* TASK ITEM
Each line of the data below containing "mode" needs to be listed.

##### DATA RECORDS

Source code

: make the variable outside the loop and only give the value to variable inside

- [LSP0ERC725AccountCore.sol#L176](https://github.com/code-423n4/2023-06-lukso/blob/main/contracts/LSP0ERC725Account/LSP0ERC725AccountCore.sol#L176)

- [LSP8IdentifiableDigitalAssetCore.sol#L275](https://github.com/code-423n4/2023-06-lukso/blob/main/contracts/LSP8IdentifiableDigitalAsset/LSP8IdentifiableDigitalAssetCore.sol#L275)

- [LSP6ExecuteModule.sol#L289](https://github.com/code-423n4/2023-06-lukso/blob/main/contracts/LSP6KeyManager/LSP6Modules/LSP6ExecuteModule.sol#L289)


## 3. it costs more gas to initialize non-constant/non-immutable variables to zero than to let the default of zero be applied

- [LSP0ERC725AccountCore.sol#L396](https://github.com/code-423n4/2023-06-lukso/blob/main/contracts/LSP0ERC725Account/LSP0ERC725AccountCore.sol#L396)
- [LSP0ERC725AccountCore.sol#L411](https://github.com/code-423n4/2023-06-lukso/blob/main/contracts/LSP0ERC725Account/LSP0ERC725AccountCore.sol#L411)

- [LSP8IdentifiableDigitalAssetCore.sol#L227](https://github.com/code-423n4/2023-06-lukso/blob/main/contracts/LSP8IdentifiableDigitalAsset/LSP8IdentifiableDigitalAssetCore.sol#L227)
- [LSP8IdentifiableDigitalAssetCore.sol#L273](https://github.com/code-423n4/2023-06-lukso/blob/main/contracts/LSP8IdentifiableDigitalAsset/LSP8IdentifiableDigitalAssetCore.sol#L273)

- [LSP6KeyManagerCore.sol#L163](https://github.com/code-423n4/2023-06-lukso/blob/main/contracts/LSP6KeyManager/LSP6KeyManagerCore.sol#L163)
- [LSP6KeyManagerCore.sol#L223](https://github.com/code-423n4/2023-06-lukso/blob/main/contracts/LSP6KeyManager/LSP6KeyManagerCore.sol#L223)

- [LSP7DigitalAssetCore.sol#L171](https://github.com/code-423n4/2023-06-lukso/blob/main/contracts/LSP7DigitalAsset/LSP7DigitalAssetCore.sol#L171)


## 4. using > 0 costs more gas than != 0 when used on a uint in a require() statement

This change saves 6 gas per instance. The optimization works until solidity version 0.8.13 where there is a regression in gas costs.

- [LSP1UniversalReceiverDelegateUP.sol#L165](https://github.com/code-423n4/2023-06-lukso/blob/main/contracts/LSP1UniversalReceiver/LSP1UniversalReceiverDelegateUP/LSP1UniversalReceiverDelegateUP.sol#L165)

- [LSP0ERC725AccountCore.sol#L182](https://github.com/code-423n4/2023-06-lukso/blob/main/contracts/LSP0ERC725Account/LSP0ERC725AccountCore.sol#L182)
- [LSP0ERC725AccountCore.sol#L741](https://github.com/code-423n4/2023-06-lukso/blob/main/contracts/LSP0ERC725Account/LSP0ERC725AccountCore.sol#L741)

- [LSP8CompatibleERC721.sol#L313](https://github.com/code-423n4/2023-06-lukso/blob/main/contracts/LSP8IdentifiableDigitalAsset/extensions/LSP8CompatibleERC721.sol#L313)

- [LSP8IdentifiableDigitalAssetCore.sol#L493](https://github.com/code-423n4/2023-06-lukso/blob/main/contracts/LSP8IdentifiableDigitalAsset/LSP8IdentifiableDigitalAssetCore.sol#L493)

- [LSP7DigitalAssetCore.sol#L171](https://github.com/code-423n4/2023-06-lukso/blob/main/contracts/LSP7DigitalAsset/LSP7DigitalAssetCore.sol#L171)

##########
##### DATA RECORDS

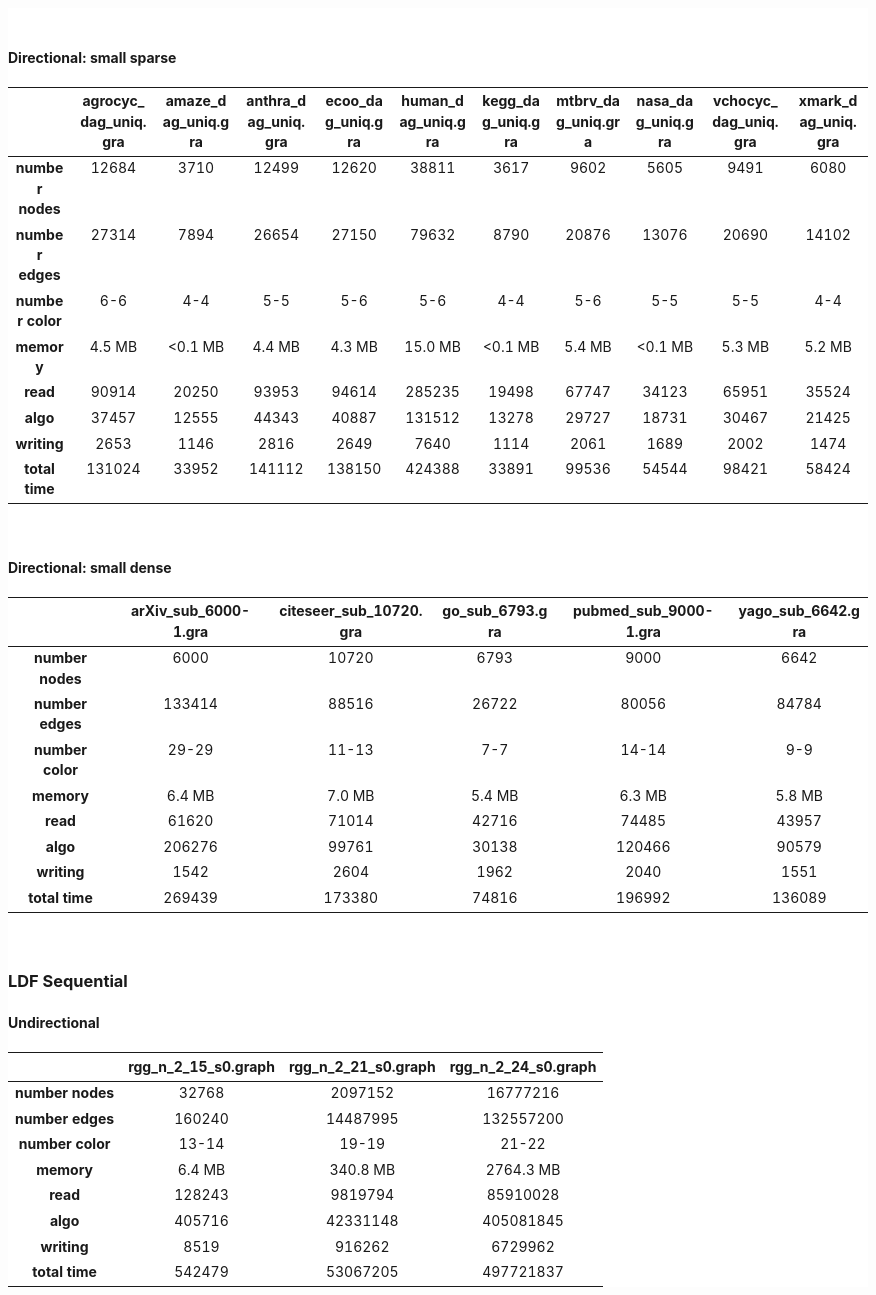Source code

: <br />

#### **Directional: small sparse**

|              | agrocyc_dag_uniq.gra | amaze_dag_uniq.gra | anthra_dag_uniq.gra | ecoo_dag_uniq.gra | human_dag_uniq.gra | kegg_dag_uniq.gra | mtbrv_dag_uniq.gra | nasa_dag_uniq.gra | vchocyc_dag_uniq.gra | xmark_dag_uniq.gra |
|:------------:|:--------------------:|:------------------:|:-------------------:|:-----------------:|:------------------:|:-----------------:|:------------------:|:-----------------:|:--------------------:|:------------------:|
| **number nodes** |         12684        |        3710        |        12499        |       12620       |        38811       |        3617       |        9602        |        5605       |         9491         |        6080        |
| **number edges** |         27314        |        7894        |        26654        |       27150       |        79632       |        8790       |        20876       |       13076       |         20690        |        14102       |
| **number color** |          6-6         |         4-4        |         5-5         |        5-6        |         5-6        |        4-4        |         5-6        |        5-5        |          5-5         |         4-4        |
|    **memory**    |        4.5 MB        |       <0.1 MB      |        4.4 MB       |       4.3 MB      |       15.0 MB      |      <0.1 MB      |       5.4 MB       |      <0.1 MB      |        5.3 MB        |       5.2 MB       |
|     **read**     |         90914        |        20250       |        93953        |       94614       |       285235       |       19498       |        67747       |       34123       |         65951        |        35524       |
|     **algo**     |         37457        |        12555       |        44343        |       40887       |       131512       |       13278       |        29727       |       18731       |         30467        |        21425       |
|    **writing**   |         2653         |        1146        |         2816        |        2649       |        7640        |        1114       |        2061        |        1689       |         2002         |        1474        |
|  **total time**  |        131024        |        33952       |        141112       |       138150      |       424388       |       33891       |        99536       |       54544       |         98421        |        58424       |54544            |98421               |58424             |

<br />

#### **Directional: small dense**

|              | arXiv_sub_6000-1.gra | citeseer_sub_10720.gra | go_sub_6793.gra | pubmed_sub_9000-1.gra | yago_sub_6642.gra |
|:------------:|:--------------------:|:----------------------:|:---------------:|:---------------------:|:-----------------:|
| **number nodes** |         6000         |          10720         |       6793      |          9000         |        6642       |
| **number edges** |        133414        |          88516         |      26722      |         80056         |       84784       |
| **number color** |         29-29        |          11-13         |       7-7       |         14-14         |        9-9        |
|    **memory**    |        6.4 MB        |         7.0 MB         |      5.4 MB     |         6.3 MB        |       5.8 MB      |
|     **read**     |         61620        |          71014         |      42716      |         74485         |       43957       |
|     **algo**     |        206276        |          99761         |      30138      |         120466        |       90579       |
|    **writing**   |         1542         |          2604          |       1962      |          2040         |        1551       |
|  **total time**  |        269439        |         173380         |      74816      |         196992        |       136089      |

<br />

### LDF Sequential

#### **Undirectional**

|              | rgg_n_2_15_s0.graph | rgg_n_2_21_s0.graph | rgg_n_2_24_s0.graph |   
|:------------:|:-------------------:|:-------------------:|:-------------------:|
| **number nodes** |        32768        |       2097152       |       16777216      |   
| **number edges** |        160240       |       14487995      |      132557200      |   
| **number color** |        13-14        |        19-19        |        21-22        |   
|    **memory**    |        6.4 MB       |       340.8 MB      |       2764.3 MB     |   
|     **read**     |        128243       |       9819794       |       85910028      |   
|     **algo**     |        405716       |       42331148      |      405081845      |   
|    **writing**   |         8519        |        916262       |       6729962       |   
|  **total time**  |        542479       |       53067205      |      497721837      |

##########
##### DATA RECORDS

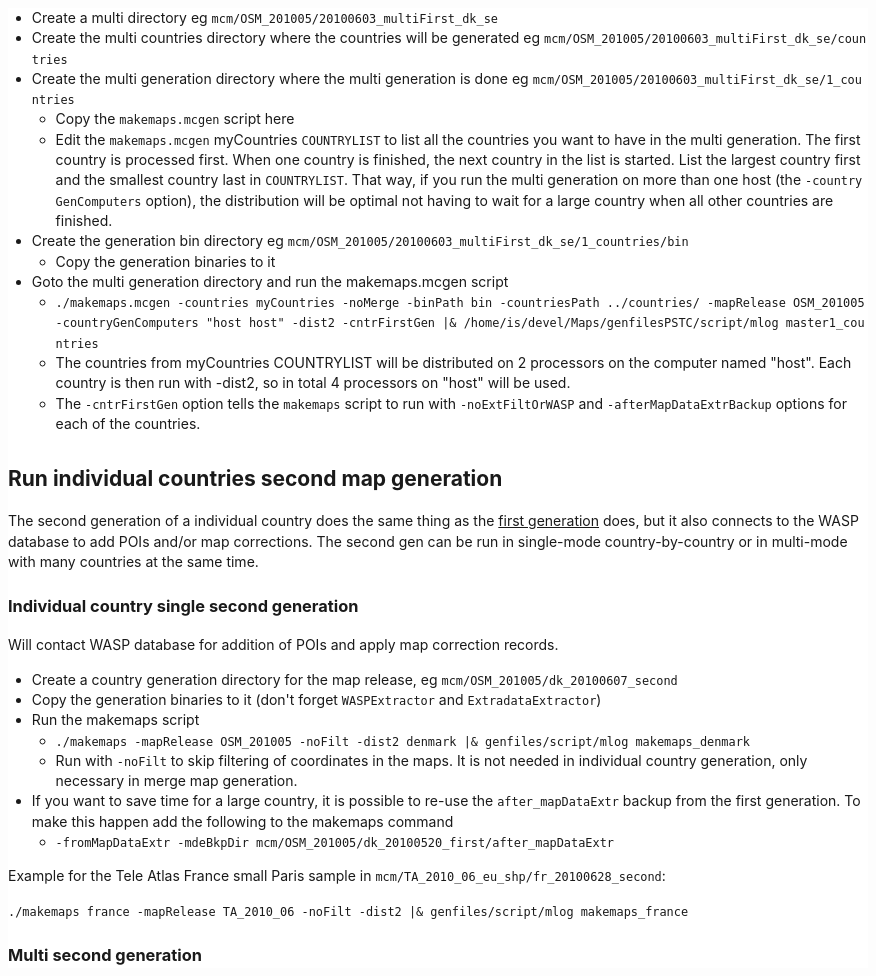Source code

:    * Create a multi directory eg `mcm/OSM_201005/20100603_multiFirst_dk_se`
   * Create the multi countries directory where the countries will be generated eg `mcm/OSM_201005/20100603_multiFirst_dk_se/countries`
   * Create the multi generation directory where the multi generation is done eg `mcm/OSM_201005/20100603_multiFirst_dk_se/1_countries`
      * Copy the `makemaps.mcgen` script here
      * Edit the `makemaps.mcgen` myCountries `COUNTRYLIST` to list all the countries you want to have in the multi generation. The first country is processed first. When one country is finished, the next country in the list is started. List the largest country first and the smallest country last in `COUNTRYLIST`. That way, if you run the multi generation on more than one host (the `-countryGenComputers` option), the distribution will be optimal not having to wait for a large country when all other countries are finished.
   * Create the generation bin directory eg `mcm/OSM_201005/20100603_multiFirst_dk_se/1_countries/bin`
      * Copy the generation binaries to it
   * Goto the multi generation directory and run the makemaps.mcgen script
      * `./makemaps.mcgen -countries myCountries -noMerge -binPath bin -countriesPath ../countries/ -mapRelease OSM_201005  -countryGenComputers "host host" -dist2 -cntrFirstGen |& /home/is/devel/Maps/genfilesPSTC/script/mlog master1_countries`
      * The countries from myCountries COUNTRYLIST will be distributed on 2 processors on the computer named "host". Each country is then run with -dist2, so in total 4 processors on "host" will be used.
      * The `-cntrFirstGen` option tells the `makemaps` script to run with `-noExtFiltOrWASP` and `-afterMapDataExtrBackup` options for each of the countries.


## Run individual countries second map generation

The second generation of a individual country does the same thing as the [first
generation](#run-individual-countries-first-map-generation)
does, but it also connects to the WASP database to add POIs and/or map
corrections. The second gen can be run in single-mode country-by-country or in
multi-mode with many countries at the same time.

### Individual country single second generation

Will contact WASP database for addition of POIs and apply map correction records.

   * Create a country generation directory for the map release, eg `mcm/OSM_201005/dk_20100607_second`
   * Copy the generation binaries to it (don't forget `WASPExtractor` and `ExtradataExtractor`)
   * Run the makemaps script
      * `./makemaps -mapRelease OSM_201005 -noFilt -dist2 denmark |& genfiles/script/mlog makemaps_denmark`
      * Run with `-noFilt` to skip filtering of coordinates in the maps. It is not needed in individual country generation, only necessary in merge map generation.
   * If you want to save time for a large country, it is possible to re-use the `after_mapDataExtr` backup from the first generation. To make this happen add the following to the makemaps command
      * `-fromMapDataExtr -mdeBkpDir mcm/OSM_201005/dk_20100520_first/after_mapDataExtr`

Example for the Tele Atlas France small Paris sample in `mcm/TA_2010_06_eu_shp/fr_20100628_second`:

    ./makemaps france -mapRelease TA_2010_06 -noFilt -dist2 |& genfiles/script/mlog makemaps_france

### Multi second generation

##########

* EXERCISE OUTPUT
corrections. The second gen can be run in single-mode country-by-country or in
multi-mode with many countries at the same time.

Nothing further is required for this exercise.